Task requirements:
Leave out the pictures, then output the lines of the records below from the first through the one containing "# Co. Dublin".

Source data:
-*-*-
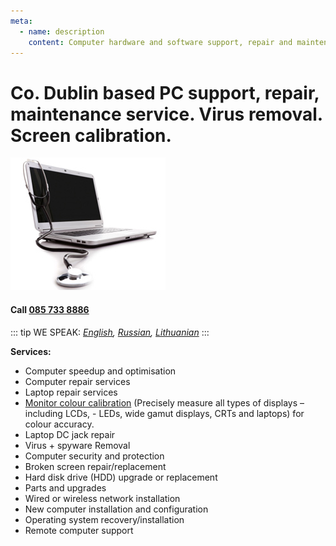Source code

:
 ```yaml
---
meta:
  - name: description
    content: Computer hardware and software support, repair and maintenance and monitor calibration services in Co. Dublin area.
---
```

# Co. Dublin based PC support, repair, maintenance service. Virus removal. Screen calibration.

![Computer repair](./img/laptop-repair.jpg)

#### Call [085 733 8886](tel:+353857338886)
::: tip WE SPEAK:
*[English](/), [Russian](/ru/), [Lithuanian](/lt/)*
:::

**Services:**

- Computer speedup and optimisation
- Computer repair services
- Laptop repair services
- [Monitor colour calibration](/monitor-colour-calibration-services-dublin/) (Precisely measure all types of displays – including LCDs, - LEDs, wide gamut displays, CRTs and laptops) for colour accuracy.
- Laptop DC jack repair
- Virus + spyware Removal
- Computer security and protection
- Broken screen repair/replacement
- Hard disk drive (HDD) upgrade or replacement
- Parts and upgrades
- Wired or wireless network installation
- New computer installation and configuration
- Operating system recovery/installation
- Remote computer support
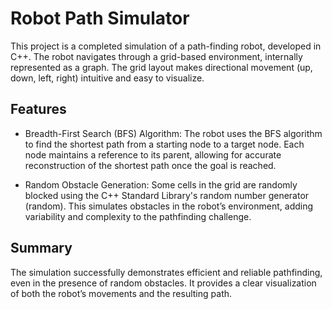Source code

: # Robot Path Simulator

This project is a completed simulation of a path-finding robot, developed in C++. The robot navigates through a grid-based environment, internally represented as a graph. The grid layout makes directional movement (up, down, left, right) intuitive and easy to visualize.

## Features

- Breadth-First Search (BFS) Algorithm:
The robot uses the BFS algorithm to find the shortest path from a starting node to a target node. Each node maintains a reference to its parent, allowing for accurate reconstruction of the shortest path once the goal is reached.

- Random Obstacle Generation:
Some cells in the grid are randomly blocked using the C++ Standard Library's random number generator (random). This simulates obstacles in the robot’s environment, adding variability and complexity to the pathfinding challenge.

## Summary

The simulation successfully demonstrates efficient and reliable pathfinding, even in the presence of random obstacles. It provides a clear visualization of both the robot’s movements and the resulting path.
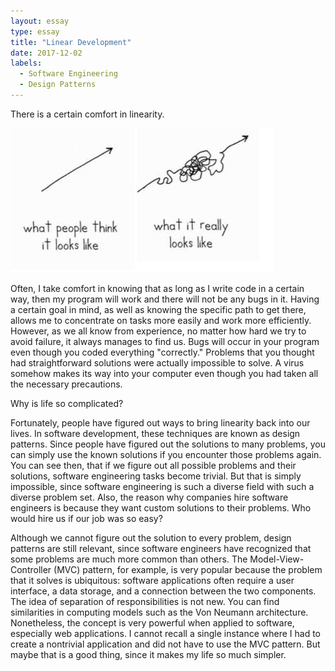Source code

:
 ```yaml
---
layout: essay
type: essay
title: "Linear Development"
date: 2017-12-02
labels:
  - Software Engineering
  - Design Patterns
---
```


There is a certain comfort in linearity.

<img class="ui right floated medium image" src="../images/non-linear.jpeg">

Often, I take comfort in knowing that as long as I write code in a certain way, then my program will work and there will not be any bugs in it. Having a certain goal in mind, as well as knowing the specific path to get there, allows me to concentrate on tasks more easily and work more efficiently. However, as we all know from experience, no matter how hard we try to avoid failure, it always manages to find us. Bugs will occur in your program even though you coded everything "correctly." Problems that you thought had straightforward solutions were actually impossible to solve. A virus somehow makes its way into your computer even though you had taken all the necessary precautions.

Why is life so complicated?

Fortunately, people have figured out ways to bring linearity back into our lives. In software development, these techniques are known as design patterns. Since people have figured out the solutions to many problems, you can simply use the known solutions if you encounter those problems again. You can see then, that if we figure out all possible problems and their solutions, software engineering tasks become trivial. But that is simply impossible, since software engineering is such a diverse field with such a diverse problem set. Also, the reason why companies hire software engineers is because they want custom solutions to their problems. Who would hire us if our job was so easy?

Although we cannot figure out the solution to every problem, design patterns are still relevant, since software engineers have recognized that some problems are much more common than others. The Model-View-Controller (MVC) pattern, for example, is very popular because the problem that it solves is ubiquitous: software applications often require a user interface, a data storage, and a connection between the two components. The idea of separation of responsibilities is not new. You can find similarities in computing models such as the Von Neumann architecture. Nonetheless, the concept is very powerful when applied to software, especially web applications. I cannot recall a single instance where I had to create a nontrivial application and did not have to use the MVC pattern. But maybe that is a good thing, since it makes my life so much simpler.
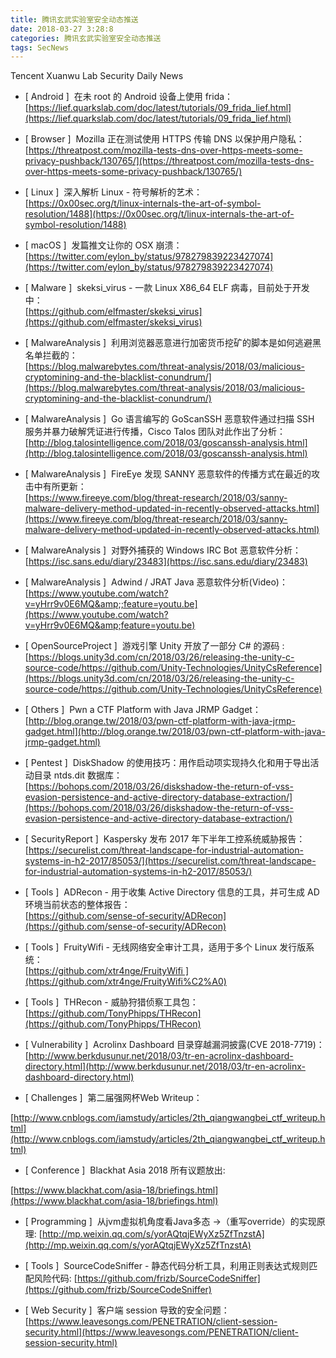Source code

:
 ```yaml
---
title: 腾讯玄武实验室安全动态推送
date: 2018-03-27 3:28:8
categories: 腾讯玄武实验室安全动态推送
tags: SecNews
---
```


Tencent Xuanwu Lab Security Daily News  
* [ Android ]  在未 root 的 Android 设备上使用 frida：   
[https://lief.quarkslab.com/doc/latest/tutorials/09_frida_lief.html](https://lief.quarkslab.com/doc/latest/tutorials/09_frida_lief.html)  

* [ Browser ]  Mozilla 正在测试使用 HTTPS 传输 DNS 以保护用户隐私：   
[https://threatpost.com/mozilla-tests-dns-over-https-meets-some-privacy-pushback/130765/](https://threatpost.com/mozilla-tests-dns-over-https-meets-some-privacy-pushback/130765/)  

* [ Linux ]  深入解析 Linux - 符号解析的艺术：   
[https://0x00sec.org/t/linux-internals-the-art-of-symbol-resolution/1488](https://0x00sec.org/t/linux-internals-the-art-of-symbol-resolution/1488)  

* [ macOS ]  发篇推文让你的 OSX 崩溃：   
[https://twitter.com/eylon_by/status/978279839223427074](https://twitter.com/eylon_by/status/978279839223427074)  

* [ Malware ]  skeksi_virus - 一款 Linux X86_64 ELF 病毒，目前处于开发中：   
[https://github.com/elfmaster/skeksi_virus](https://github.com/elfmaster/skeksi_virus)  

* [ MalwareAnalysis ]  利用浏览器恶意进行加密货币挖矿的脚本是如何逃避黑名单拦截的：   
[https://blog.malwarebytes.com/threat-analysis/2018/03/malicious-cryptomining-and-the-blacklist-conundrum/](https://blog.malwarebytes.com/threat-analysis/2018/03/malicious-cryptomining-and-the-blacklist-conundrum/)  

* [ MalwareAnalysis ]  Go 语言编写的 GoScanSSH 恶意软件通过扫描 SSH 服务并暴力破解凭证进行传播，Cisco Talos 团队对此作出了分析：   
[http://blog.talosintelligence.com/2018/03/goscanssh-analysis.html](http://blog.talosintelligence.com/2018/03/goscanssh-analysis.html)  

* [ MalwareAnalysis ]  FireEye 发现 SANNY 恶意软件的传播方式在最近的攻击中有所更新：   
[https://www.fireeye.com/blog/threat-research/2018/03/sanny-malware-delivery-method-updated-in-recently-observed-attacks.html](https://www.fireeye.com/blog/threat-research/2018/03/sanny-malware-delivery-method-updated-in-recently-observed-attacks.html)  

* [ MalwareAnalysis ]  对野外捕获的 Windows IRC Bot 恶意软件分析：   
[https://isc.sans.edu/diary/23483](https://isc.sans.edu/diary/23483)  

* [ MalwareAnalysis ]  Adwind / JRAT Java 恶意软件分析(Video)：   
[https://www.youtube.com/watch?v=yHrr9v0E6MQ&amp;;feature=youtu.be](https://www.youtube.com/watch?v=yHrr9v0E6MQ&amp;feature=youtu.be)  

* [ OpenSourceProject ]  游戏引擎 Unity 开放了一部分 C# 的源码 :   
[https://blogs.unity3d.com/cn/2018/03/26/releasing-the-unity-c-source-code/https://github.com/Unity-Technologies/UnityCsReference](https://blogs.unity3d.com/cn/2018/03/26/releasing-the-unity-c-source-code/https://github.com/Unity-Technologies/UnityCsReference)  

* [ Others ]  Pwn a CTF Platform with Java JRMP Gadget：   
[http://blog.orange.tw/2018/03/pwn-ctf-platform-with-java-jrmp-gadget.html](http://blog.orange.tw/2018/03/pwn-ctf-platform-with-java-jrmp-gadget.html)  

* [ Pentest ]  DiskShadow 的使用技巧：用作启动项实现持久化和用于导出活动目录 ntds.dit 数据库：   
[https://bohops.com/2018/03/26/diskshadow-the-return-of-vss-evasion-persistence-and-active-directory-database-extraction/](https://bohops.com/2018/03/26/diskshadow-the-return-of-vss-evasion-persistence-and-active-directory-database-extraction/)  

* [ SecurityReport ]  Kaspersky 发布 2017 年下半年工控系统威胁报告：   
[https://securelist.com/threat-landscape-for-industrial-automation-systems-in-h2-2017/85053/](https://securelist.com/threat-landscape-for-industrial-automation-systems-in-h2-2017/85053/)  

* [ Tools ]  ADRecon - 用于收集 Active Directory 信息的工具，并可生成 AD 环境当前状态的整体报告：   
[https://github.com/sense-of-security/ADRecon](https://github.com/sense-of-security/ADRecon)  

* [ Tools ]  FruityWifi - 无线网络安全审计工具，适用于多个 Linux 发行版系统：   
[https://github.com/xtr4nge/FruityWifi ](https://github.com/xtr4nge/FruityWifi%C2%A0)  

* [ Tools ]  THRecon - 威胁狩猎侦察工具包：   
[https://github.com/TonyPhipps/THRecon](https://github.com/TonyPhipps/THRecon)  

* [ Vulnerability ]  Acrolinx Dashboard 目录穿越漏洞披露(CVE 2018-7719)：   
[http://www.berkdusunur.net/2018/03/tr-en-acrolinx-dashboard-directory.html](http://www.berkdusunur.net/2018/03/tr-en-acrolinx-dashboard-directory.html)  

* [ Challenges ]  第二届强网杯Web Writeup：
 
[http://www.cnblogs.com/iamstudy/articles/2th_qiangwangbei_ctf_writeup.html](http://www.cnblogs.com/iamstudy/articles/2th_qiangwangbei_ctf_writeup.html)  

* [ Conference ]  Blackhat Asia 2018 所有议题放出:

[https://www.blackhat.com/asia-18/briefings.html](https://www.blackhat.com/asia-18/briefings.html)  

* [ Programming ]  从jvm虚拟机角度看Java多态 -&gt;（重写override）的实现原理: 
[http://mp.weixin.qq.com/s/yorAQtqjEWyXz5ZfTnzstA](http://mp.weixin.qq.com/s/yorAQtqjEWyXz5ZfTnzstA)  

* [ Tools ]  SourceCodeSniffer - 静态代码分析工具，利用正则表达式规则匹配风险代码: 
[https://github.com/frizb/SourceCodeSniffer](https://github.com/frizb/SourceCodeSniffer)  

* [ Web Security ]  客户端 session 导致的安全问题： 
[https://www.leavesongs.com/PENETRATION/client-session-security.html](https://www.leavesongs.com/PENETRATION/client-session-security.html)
-*-*-
Task output:
Source code

:
 ```yaml
---
meta:
  - name: description
    content: Computer hardware and software support, repair and maintenance and monitor calibration services in Co. Dublin area.
---
```

# Co. Dublin based PC support, repair, maintenance service. Virus removal. Screen calibration.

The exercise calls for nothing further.